Tareas a realizar:
a – Resume en dos oraciones el artículo «Manos limpias».
b – Según el artículo «Manos limpias», ¿ante qué tribunal había interpuesto Julia Bango su recurso sobre recalificaciones?
c – Por favor, continúa el artículo «Manos limpias» desde su última oración.

Texto del ejercicio:
* * *

Manos limpias

Imeldo Barbuzano*

Probablemente fuere por que desde muy joven mis padres me inculcaron a valorar más, en las personas, las manos limpias que las manos llenas, ó tal vez, por el legado de honorabilidad y honradez política y humana de mí recordado tío Miguel Ángel Barbuzano, el

caso es que como ciudadano me permito hacer una humilde reflexión desde la consternación que me produce la corrupción y el deterioro moral casi institucionalizado en la que se sumerge la actividad política de cierta clase dirigente y donde a modo de PRI mexicano se confunde lo público y lo privado, en un entramado de intereses personales, especulativos y políticos y donde el debate sobre las ideas y la búsqueda del bien común queda absolutamente relegado.

Tal situación me produce, aparte de la repugnancia natural para cualquier ciudadano decente, la tentación de caer en el alejamiento, el hastío y la abstención. Sin embargo creo que aparte de una ingenuidad y un error, tal postura sería una injusticia para aquellos políticos, mujeres y hombres de manos limpias que luchan contra tal estado de cosas y que soportan no sólo cl acoso del poder político y mediático sino también la animadversión de algunos de sus correligionarios que ven amenazado su cómodo status quo.

Se han parado a pensar el porqué de las campañas de acoso y derribo que se suscitan cada vez que un político honesto, de uno u otro signo, se declara en guerra contra el pillaje. Pongamos algún ejemplo:

Recuerdan a el señor Francisco de la Barreda, ex presidente y diputado de su partido por Tenerife, defenestrado por la dirección nacional de su formación política tras hacer públicas sus denuncias de corrupción en las filas de su partido y las agresiones físicas sufridas por la Ietrada doña Julia Bango por no ceder a las presiones y chantajes para que retirara un recurso que había interpuesto ante el TSJC sobre recalificaciones supuestamente ilegales.

Ambos pagaron cara su valentía personal con una cobarde campaña de descrédito y editoriales de pago donde se llegaba a dudar hasta de su salud mental.

Y la ignominiosa conjura contra otro ex dirigente de la misma formación política, honesto y con fuerte tirón electoral, don Guillermo Guigou, de recto proceder y comprometido luchador contra la corrupción, política y económica, y que acabó presentando su renuncia a seguir participando en la vida política y abandonado a su suerte por la dirección regional y nacional de su propio partido.

* * *

Entradas del conjunto de datos
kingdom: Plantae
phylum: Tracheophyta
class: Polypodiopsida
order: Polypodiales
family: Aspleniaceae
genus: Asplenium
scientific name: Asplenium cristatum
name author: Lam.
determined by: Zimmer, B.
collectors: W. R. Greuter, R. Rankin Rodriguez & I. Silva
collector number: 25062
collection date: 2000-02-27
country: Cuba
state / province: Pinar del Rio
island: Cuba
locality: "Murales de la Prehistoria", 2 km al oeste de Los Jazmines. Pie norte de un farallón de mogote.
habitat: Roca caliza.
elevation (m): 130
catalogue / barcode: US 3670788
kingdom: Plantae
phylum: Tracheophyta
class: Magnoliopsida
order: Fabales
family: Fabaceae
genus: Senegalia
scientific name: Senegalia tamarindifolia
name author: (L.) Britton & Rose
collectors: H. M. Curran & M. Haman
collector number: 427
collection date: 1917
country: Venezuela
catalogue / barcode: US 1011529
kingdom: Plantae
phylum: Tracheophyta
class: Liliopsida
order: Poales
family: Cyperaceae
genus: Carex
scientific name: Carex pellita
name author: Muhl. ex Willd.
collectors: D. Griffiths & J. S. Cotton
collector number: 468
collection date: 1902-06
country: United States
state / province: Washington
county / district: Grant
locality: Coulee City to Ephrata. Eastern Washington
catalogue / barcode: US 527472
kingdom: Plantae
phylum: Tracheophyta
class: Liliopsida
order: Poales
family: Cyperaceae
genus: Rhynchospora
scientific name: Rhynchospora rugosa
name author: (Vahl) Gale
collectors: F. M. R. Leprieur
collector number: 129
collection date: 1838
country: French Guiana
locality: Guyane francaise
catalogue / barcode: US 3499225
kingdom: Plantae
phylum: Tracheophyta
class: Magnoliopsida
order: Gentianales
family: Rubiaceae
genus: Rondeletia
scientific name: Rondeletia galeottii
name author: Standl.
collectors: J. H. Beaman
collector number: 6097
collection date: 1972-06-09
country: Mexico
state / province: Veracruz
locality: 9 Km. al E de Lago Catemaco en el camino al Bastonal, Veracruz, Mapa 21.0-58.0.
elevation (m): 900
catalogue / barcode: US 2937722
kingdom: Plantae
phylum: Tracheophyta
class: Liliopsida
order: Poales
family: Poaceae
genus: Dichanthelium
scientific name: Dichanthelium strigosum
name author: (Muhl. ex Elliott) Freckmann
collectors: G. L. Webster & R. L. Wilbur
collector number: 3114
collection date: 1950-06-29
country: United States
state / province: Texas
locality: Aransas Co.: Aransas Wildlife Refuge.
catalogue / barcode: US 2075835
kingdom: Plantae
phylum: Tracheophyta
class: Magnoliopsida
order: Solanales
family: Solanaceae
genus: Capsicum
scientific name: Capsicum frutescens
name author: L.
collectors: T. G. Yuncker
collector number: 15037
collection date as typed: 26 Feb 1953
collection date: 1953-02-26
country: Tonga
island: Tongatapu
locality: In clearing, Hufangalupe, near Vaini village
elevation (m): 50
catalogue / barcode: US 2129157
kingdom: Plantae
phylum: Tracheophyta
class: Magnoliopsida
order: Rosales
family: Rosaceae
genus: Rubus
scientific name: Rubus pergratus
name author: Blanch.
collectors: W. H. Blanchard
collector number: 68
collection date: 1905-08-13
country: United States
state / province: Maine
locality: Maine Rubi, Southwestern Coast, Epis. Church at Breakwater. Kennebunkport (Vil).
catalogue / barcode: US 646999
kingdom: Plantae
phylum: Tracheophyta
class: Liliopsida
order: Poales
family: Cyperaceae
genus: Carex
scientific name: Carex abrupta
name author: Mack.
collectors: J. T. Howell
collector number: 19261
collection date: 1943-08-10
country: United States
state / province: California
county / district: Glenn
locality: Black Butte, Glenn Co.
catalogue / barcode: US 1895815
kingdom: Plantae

* * *

Respuestas a ejercicios:
a – El autor expresa su consternación ante la corrupción y el deterioro moral de cierta clase dirigente, que confunde lo público y lo privado y relega el debate de ideas y el bien común, pero considera que la abstención sería una injusticia con los políticos de manos limpias que luchan contra ese estado de cosas. Como ejemplo de las campañas de acoso contra políticos honestos cita a Francisco de la Barreda, defenestrado por la dirección nacional de su partido tras denunciar la corrupción, y a Guillermo Guigou, que acabó renunciando a la vida política abandonado por la dirección de su propio partido.

b – Ante el TSJC.

c –
Hombres de la talla intelectual de Juan Manuel García Ramos, escritor, catedráco e la ULL, político nacionalista canario que lleva lustros clamando por las singularidades de nuestro frágil territorio y la identidad del pueblo canario, por el reconocimiento de la titularidad de nuestras aguas, por una ley de residencia e inmigración, que al parecer ahora a todos les parece obvio, pero que ha sido sistemáticamente silenciado durante años y las honorables siglas del partido que preside castigadas con leyes electorales de diseño para negarle una más que merecida representación institucional.

Para terminar, un caso verdaderamente paradigmático es el de la operación contra don Santiago Pérez, secretario provincial de su formación política, elegido por los militantes por abrumadora mayoría y líder de la oposición en el ayuntamiento lagunero donde llevó a su formación a ser la opción más votada rozando la mayoría absoluta.

Hombre de intachable trayectoria política y personal, honrado hasta la médula y significado luchador por las libertades de este país desde su juventud. Su ímpetu y empuje electoral ha puesto nerviosas a algunos y es por ello que no han dudado un instante en sacar a toda su artillería pesada, recurriendo incluso a la "utiIización" de algunos reductos de su propio partido que cómodamente instalados en la indolencia, en la perpetúa derrota y en el servilismo, les sirviera de dinamiteros.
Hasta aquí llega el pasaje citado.